Execution time: 0.0035 seconds
       City  Latitude  Longitude                 geometry
0  New York   40.7128    -74.006  POINT (-74.006 40.7128)


### Issues with CSV:

- Slow query performance: Scanning the entire CSV file for each query can be time-consuming.
- Large file size: CSV files are text-based and can be bulky.

In [8]:
import geopandas as gpd
from shapely.geometry import Point
import time

# Create a dictionary of city names and coordinates
city_data = {
    'City': ['New York', 'Los Angeles', 'Chicago', 'Houston', 'Phoenix', 'Philadelphia',
             'San Antonio', 'San Diego', 'Dallas', 'Jacksonville', 'Austin', 'Fort Worth',
             'Columbus', 'Charlotte', 'Indianapolis', 'Seattle', 'Denver', 'Washington, D.C.',
             'Boston', 'El Paso'],
    'Latitude': [40.7128, 34.0522, 41.8781, 29.7604, 33.4484, 39.9526, 29.4241, 32.7157, 32.7767,
                 30.3322, 30.2672, 32.7555, 39.9612, 35.2271, 39.7684, 47.6062, 39.7392, 38.8951,
                 42.3601, 31.7619],
    'Longitude': [-74.0060, -118.2437, -87.6298, -95.3698, -112.0740, -75.1652, -98.4936, -117.1611,
                  -96.7970, -81.6557, -97.7431, -97.3308, -82.9988, -80.8431, -86.1581, -122.3321,
                  -104.9903, -77.0369, -71.0589, -106.4850]
}


# Convert the dictionary to a GeoDataFrame
geometry = [Point(xy) for xy in zip(city_data['Longitude'], city_data['Latitude'])]
gdf = gpd.GeoDataFrame(city_data, geometry=geometry, crs='EPSG:4326')

# Save the GeoDataFrame to a Parquet file
gdf.to_parquet('cities.parquet')

# Load data from GeoParquet file
start_time = time.time()
gdf = gpd.read_parquet('cities.parquet')
end_time = time.time()

print(f"GeoDataFrame loaded from 'cities.parquet'")
print(f"Loading time: {end_time - start_time:.4f} seconds")

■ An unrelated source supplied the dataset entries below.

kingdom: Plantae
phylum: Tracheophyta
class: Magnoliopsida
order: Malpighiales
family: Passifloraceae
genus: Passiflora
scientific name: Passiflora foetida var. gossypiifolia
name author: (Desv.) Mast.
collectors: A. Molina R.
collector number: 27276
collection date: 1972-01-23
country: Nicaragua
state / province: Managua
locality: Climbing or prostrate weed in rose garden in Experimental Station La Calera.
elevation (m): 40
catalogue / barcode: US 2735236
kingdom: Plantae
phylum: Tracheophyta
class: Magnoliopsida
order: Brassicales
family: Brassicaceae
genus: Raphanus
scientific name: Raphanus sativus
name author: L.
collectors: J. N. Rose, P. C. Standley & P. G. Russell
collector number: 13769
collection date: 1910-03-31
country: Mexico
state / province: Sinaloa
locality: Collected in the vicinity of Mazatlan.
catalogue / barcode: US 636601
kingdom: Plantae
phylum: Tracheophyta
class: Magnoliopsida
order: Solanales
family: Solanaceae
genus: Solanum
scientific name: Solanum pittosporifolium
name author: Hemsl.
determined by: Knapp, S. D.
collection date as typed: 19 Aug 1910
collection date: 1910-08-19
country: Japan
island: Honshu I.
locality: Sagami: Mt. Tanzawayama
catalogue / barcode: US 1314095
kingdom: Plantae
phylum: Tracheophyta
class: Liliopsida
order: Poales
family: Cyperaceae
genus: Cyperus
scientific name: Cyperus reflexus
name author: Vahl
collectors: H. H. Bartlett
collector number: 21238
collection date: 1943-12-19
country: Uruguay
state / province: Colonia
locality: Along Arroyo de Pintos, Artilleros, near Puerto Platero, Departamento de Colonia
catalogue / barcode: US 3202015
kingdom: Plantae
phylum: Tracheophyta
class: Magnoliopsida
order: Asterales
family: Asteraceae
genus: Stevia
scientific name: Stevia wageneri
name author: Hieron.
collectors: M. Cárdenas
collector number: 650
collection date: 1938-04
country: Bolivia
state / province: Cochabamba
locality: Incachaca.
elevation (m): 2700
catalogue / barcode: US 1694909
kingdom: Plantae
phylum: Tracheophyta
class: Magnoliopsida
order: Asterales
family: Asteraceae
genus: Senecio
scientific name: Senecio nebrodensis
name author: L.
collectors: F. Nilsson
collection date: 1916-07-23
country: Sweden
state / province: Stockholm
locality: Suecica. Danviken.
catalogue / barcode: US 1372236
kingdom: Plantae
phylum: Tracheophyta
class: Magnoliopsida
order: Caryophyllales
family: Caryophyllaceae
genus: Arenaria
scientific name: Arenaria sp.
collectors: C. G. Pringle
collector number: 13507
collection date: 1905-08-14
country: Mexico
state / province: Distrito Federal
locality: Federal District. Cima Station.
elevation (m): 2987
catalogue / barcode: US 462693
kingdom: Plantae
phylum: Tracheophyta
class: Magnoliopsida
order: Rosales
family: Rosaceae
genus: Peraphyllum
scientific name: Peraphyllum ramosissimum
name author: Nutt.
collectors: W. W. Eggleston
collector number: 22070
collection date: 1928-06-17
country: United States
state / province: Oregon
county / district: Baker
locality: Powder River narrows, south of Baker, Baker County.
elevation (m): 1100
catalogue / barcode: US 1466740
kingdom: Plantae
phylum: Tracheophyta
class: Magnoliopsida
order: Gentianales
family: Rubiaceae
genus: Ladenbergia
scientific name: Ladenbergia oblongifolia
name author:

# Query: Find cities within a bounding box
bbox = {'min_lat': 30, 'max_lat': 50, 'min_lon': -80, 'max_lon': -60}
result = gdf.cx[bbox['min_lat']:bbox['max_lat'], bbox['min_lon']:bbox['max_lon']]
print(result)



GeoDataFrame loaded from 'cities.parquet'
Loading time: 0.0226 seconds
Empty GeoDataFrame
Columns: [City, Latitude, Longitude, geometry]
Index: []


### Benefits of GeoParquet:

-  Speed:
GeoParquet uses an optimized columnar storage format, allowing faster queries.
The cx method directly filters data within the bounding box, avoiding full scans.
- File Size:
GeoParquet files are compact due to efficient compression and columnar storage.
Smaller file size means faster data transfer and less storage space.
- Spatial Indexing:
GeoParquet automatically builds spatial indexes, further improving query performance.
In summary, GeoParquet provides a significant speed boost and reduces file size compared to legacy formats like CSV. It’s a great choice for managing geospatial data efficiently! 🌎🚀

This is a great example as it shows that GeoParuet files are not always going to preform better- it depnds on the use case and what it important.